● **Extracted text**
In POSIX-compliant shells arrays are not available however, we can use delimited strings as a hack to simulate them. The delimiter to use is up to us as far as we keep track of it through the script.
In order to do so, we have a built-in special variable named IFS
(internal field separator). Its default value is usually set to whitespace characters like spaces, tabs, and new lines.
Since this variable is an environment variable, we need to store its current value in a variable before modifying it, and then restore it after the script is finished.
#!/bin/sh
# save current IFS
OLD_IFS=$IFS
# set new IFS
IFS=":"
# do something with the IFS
# restore IFS
IFS=$OLD_IFS
Let's say we have an array of items as follows: "cpu gpu ram"
. We can split the string into array items using the IFS
variable and a little help from the command read(1)
.
The read(1)
command will read the string into the array as if it were a file, using the -a
flag to read the string into an array, and the -r
flag to prevent backslash escapes from being processed as escape characters.
#!/bin/sh
str_array="cpu gpu ram"
IFS=" " read -ra items <<< "$str_array"
Now we can access the array items using the items
variable, with a for
loop for example:
for i in "${items[@]}"; do
printf "%s\n" "$i"
done
Functions
Writing down each action line on a script file is fine, but when we start collecting several lines of code, or we want to reuse some functionality with another process, we have to start thinking in a way to reuse code and make it readable and manageable. Functions allow us to organize logic into blocks that we can manage and reuse in a comfortable way.
A basic function structure looks like this:
ask_user() {
printf "%s" "greetings, please type your user name: "

● **The data**
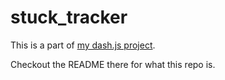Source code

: # stuck_tracker

This is a part of [my dash.js project](https://github.com/3DRX/dash.js_fork).

Checkout the README there for what this repo is.
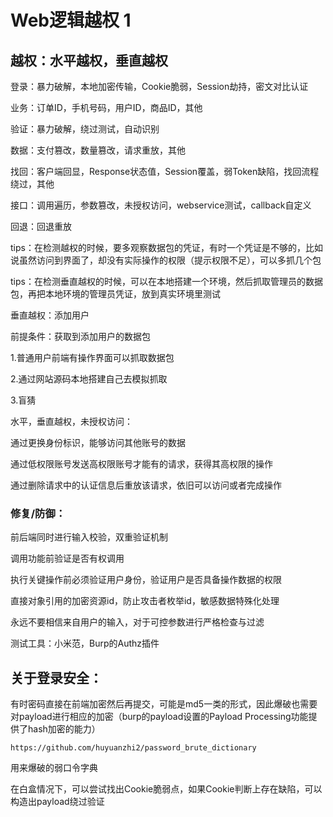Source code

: # Web逻辑越权 1

## 越权：水平越权，垂直越权

登录：暴力破解，本地加密传输，Cookie脆弱，Session劫持，密文对比认证

业务：订单ID，手机号码，用户ID，商品ID，其他

验证：暴力破解，绕过测试，自动识别

数据：支付篡改，数量篡改，请求重放，其他

找回：客户端回显，Response状态值，Session覆盖，弱Token缺陷，找回流程绕过，其他

接口：调用遍历，参数篡改，未授权访问，webservice测试，callback自定义

回退：回退重放

tips：在检测越权的时候，要多观察数据包的凭证，有时一个凭证是不够的，比如说虽然访问到界面了，却没有实际操作的权限（提示权限不足），可以多抓几个包

tips：在检测垂直越权的时候，可以在本地搭建一个环境，然后抓取管理员的数据包，再把本地环境的管理员凭证，放到真实环境里测试



垂直越权：添加用户

前提条件：获取到添加用户的数据包

1.普通用户前端有操作界面可以抓取数据包

2.通过网站源码本地搭建自己去模拟抓取

3.盲猜

水平，垂直越权，未授权访问：

通过更换身份标识，能够访问其他账号的数据

通过低权限账号发送高权限账号才能有的请求，获得其高权限的操作

通过删除请求中的认证信息后重放该请求，依旧可以访问或者完成操作

### 修复/防御：

前后端同时进行输入校验，双重验证机制

调用功能前验证是否有权调用

执行关键操作前必须验证用户身份，验证用户是否具备操作数据的权限

直接对象引用的加密资源id，防止攻击者枚举id，敏感数据特殊化处理

永远不要相信来自用户的输入，对于可控参数进行严格检查与过滤

测试工具：小米范，Burp的Authz插件



## 关于登录安全：
有时密码直接在前端加密然后再提交，可能是md5一类的形式，因此爆破也需要对payload进行相应的加密（burp的payload设置的Payload Processing功能提供了hash加密的能力）

`https://github.com/huyuanzhi2/password_brute_dictionary`

用来爆破的弱口令字典

在白盒情况下，可以尝试找出Cookie脆弱点，如果Cookie判断上存在缺陷，可以构造出payload绕过验证
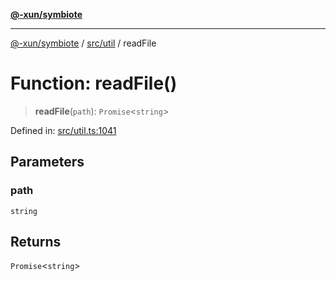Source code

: [**@-xun/symbiote**](../../../README.md)

***

[@-xun/symbiote](../../../README.md) / [src/util](../README.md) / readFile

# Function: readFile()

> **readFile**(`path`): `Promise`\<`string`\>

Defined in: [src/util.ts:1041](https://github.com/Xunnamius/symbiote/blob/2376b219bdb1558890876bfc92d0b193f658dcce/src/util.ts#L1041)

## Parameters

### path

`string`

## Returns

`Promise`\<`string`\>
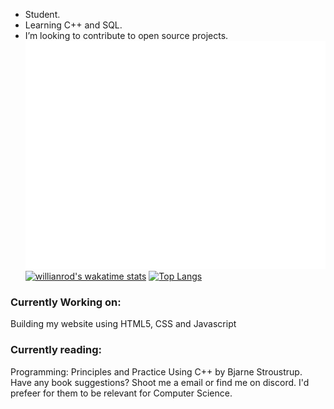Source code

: - Student.
- Learning C++ and SQL.
- I’m looking to contribute to open source projects.<br/>
![Metrics](https://github.com/Branel/Branel/blob/main/github-metrics.svg) <br/>
[![willianrod's wakatime stats](https://github-readme-stats.vercel.app/api/wakatime?username=Branel&theme=dark)](https://github.com/anuraghazra/github-readme-stats)
[![Top Langs](https://github-readme-stats.vercel.app/api/top-langs/?username=branel&theme=dark&layout=compact)](https://github.com/anuraghazra/github-readme-stats)<br/>

<h3>Currently Working on:</h3> 
Building my website using HTML5, CSS and Javascript

 <h3>Currently reading:</h3>Programming: Principles and Practice Using C++ by Bjarne Stroustrup.<br/>
 Have any book suggestions? Shoot me a email or find me on discord. I'd prefeer for them to be relevant for Computer Science.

● **Exercise 1**
Reproduce the stretch of the shell scripting excerpt from "In order to" through "the command read(1)", word for word.
● **Exercise 2**
Pick up the shell scripting excerpt where it stops and carry it forward.

● **Task result 1**
In order to do so, we have a built-in special variable named IFS
(internal field separator). Its default value is usually set to whitespace characters like spaces, tabs, and new lines.
Since this variable is an environment variable, we need to store its current value in a variable before modifying it, and then restore it after the script is finished.
#!/bin/sh
# save current IFS
OLD_IFS=$IFS
# set new IFS
IFS=":"
# do something with the IFS
# restore IFS
IFS=$OLD_IFS
Let's say we have an array of items as follows: "cpu gpu ram"
. We can split the string into array items using the IFS
variable and a little help from the command read(1)

● **Task result 2**
read user
printf "%s\n" "$user is your current user name"
}
however if our function is small enough to be displayed in one line we can do so, remembering that in one-line functions commands need to ended with a semi-colon:
ask_user() {read -p "type your name: " user ; echo "Hi, $user";}
Now each time we want to execute the code inside a function we only need to call the function by its name, without any decorations:
ask_user
Functions need to be created before we can call them to be executed.
— We can pass arguments to functions inside shell scripting by adding them after calling the function.
To call arguments inside the function follow the scheme $1 $2 ... $n
.
Those arguments can be both fulfilled inside our code or as a user input arguments when running the script.
greet_user() {
printf "%s\n" "greetings, $1"
}
greet_user
In this first example we will need to type an argument after calling the script:
# output
$ ./greet_user.sh $USER
$ greetings, Mike
Now let's use a value inside the code to act as an argument for our function:
active_user=$USER
greet_user() {
printf "%s\n" "greetings, $1"
}
greet_user "$active_user"
This way we only need to run our script without typing any extra argument:
# output
$ ./greet_user.sh
$ greetings, Mike
— We can return values from a function too in a few ways.
- Change the state of a variable/s.
- Print output to stdout.
- Run
exit
command to end the script. - Run
return
command to end the function and optionally return a value.
Summing up
While Shell scripting has some limits compared with some other modern scripting languages, it's pretty easy to use it and it can cover almost all the needs to do system management, plus in special places like servers one can face a situation where the only available stuff to work with is a command-line text editor and a shell.